J’ai mis trois ans avant de retomber enceinte. J’avais tellement peur de revivre un aussi gros chagrin qu’il a fallu que je mette mes deux enfants au monde avant de commencer à me réjouir de leur présence. Mais le pire, c’est qu’à part mon conjoint, personne n’avait le goût de m’écouter parler de mon deuil. Comme si j’allais jeter un mauvais sort sur mes enfants à venir en parlant de celle qui avait cessé de respirer avant de venir au monde.

Encore aujourd’hui il m’arrive de penser à elle et de pleurer sur son triste sort. Mais je me sens si bête d’être ainsi, que je préfère vivre ma peine en silence. Suite à mon premier accoucheme­nt réussi, j’ai fait une dépression importante. Le médecin attribuait cela au souvenir du deuil de mon premier bébé. Je pensais m’en être sortie, mais ce fut pareil après mon dernier accoucheme­nt. Je n’arrive pas à retrouver ma forme et je me sens triste à mourir alors que ma petite fille est un amour d’enfant.

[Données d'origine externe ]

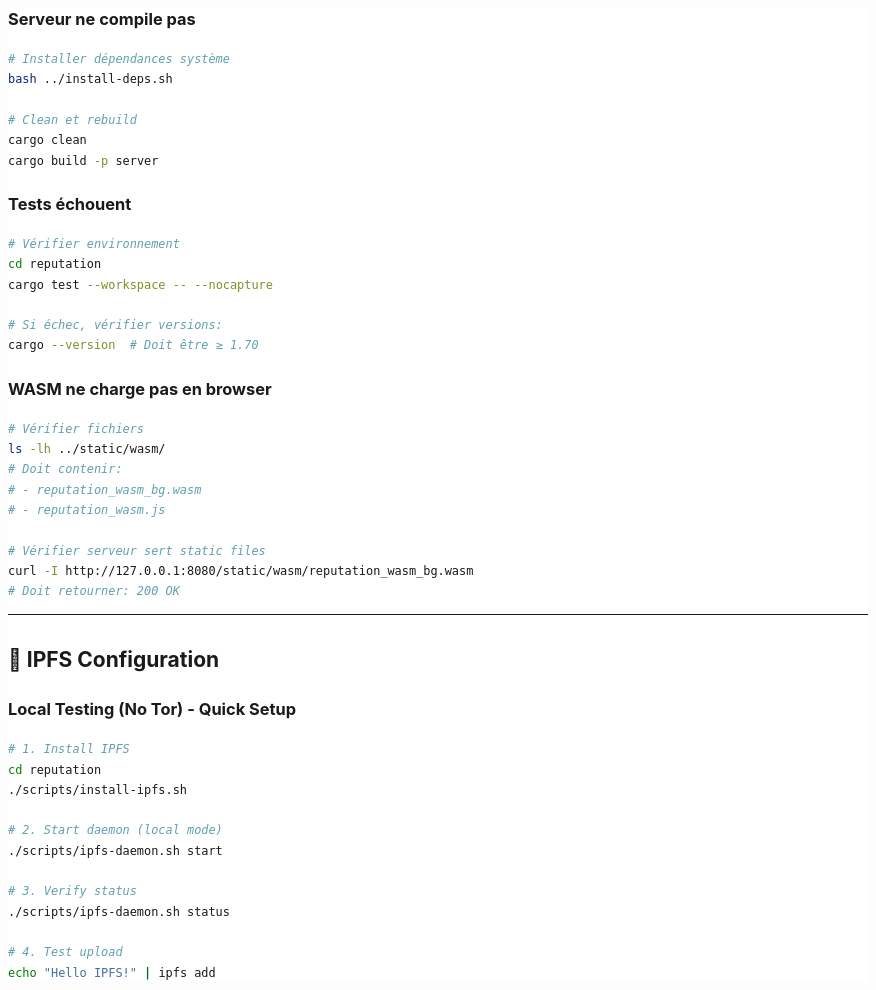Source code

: ### Serveur ne compile pas

```bash
# Installer dépendances système
bash ../install-deps.sh

# Clean et rebuild
cargo clean
cargo build -p server
```

### Tests échouent

```bash
# Vérifier environnement
cd reputation
cargo test --workspace -- --nocapture

# Si échec, vérifier versions:
cargo --version  # Doit être ≥ 1.70
```

### WASM ne charge pas en browser

```bash
# Vérifier fichiers
ls -lh ../static/wasm/
# Doit contenir:
# - reputation_wasm_bg.wasm
# - reputation_wasm.js

# Vérifier serveur sert static files
curl -I http://127.0.0.1:8080/static/wasm/reputation_wasm_bg.wasm
# Doit retourner: 200 OK
```

---

## 🚀 IPFS Configuration

### Local Testing (No Tor) - Quick Setup

```bash
# 1. Install IPFS
cd reputation
./scripts/install-ipfs.sh

# 2. Start daemon (local mode)
./scripts/ipfs-daemon.sh start

# 3. Verify status
./scripts/ipfs-daemon.sh status

# 4. Test upload
echo "Hello IPFS!" | ipfs add
```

Pensez-vous que ce soit encore dû à la perte de mon premier bébé? Est-ce possible que ça dure aussi longtemps? Comment dire à mon entourage ce que je ressens sans rebuter tout le monde? Je n’en peux plus de me faire dire que je suis encore jeune et qu’un jour le souvenir de ma petite fille retournée au ciel va s’estomper. Car dans le fond, je crois que je ne veux pas l’oublier. Comment faire pour m’en sortir et ne pas être obligée de prendre des médicament­s comme après la naissance de mon fils? Annie

Pourquoi ce serait mal de prendre une médication si ça vous aide à mieux vivre ce passage? Ce genre de deuil est encore très tabou, mais ce n’est pas une raison pour vous taire et garder votre douleur en dedans. Il faut en parler avec votre conjoint et surtout avec votre médecin. Il faut sortir la peine qui vous bloque et vous empêche d’être totalement heureuse avec vos deux petits. La psychologu­e spécialisé­e en deuil Josée Jacques a beaucoup écrit sur le sujet et vous devriez vous plonger dans ses écrits. De plus, une maman du nom de Valérie Dorion qui a vécu quelque chose de semblable a fondé un club privé sur Facebook qui compte plus d’un millier d’adeptes dont la majorité a vécu un tel drame. Ce serait une belle tribune pour vous exprimer sans détour et être comprise. Il faut surtout éviter de vous replier sur vous-même, car c’est en ventilant une source d’angoisse qu’on finit par l’extirper.